A Structural Problem, Not Just a Political One

To be fair, the structural drivers of California’s oil dependency are not purely political. In-state crude production has fallen steadily for four decades largely due to geology and economics. California has been pumping oil for 150 years and much of what remains requires energy-intensive extraction. Nearly half of recently approved drilling permits have gone unused, as refiners choose to source crude from cheaper global markets rather than drill domestically.

But that complexity does not dissolve the core tension. Tankers transporting foreign crude emit approximately 50% more CO₂ per barrel-mile than pipelines or rail, meaning California’s import dependency is actively adding to the carbon footprint the state is pledging to eliminate. California’s own Legislative Analyst’s Office has warned that the state’s 2045 plan lacks sufficient detail, cautioning that failing to develop a credible path to statewide greenhouse gas goals could undermine California’s ability to serve as a model for other jurisdictions.

California still consumes between five and six times more petroleum than it produces. Its foreign oil dependency has tripled in two decades. Its refineries are closing. Its special fuel standards lock it into a narrow set of global suppliers. And the 2045 net zero deadline is now less than 19 years away.
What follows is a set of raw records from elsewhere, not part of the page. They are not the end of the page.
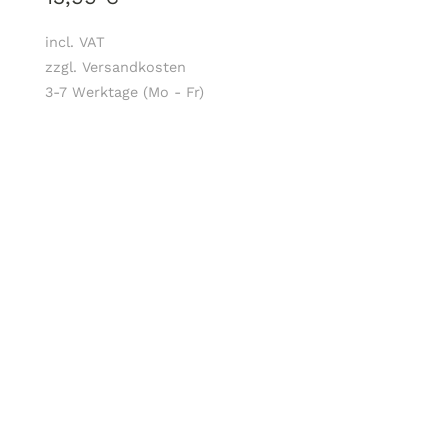
incl. VAT
zzgl. Versandkosten
3-7 Werktage (Mo - Fr)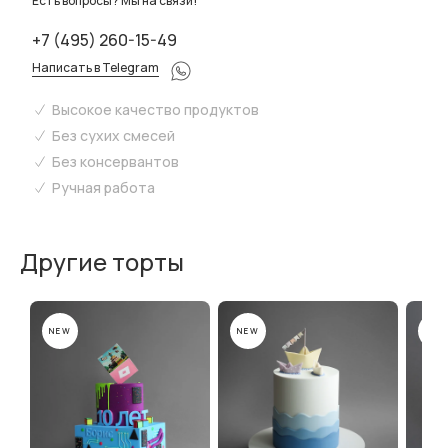
Есть вопросы? Мы на связи!
+7 (495) 260-15-49
Написать в Telegram
Высокое качество продуктов
Без сухих смесей
Без консервантов
Ручная работа
Другие торты
NEW
NEW
NEW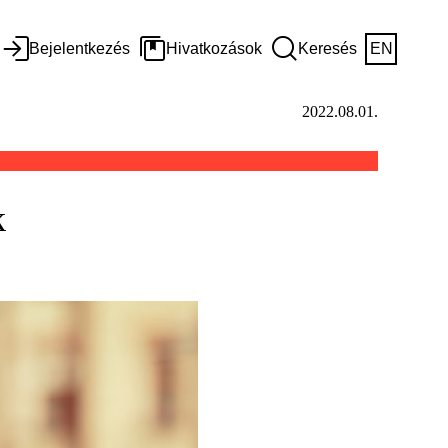
Bejelentkezés
Hivatkozások
Keresés
EN
2022.08.01.
k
For the farmers feeding the nation from the Central Valley, that gap is not measured in policy documents or press releases. It is measured in dollars per gallon, dollars per acre, and the margin between a viable harvest and a farm that cannot survive another season.

The gap between California’s green ambitions and its fossil fuel present is not a matter of political spin, it is a documented, data-backed reality that the state’s policymakers have yet to bridge.